Costa-Font and Jofre-Bonet studied 2,871 women between the ages of fifteen and thirty-four who reported eating habits, age, gender, weight, height, marital status, profession, educational level, political attitudes, and their personal perception of their bodies. It was determined that some of the women were anorexic after their body mass index (BMI) was calculated.

Anorexia nervosa is an eating disorder that makes people obsess about their weight and the amount of calories they intake. Many become obsessed over the types of foods they eat and the amounts. Individuals who suffer with this condition attempt to maintain a weight that is far below what is healthy and normal for their age, height, and body shape. Many with anorexia exercise frequently and base self-worth on body image. These people have a distorted self-perception, too, thinking they look fat when in reality they are rail thin.

The exact cause of anorexia nervosa is not known and as with other mental health conditions, it is thought to be a combination of biological, environmental, and psychological factors. There may be genetic changes in some people making them more susceptible to the disease. Since modern Western culture emphasizes thinness in association with beauty, the media constantly displays images of skinny models and actors and success and worth is equated with this type of appearance. Some young women who have obsessive-compulsive personalities develop anorexia because they have an extreme drive for perfectionism, regardless of the health considerations.

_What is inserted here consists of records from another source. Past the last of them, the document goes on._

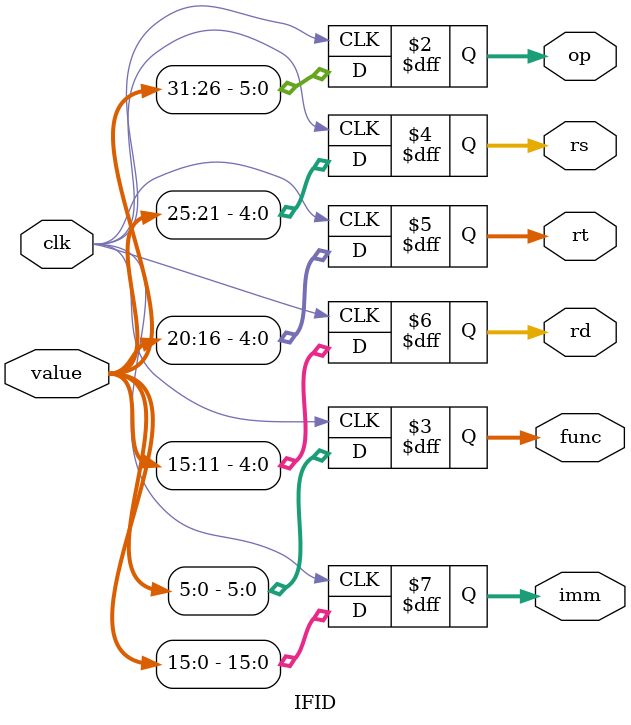
<source format=v>
`timescale 1ns / 1ps


module IFID(clk,value,op,func,rs,rt,rd,imm);
    input [31:0] value;
    input clk;
    output reg [5:0] op,func;
    output reg [4:0] rs,rt,rd;
    output reg [15:0] imm;
    
    always @(posedge clk)
    begin
    op <= value[31:26];
    rs <= value[25:21];
    rt <= value[20:16];
    rd <= value[15:11];
    func <= value[5:0];
    imm <= value[15:0];

    end
endmodule

</source>
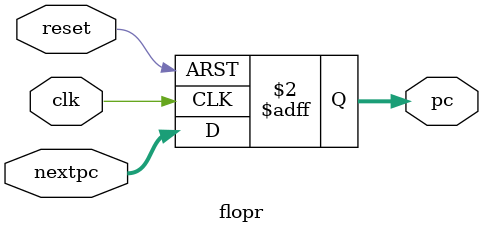
<source format=v>
module flopr(clk,reset,nextpc,pc);
input clk,reset;
input[31:0] nextpc;
output reg[31:0] pc;
always @(posedge clk or posedge reset)
begin
	if(reset) pc<=32'd0;
	else pc<=nextpc;
end
endmodule 
</source>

According to Dr. Costa-Font, policies have been implemented in attempt to curb eating disorders in Europe, especially since Brazilian model Ana Carolina Reston died from this horrible disease in 2006. There are many support campaigns through social networks and the media, as well. This condition, however, remains at the center of controversy in Europe.

To prevent this condition, the Mayo Clinic staff recommends that primary care physicians and healthcare professionals identify early indicators of anorexia to prevent the development of full-blow illness. If you notice a loved one or friend is practicing dangerous dieting habits and complains about her appearance, talk to her about getting help.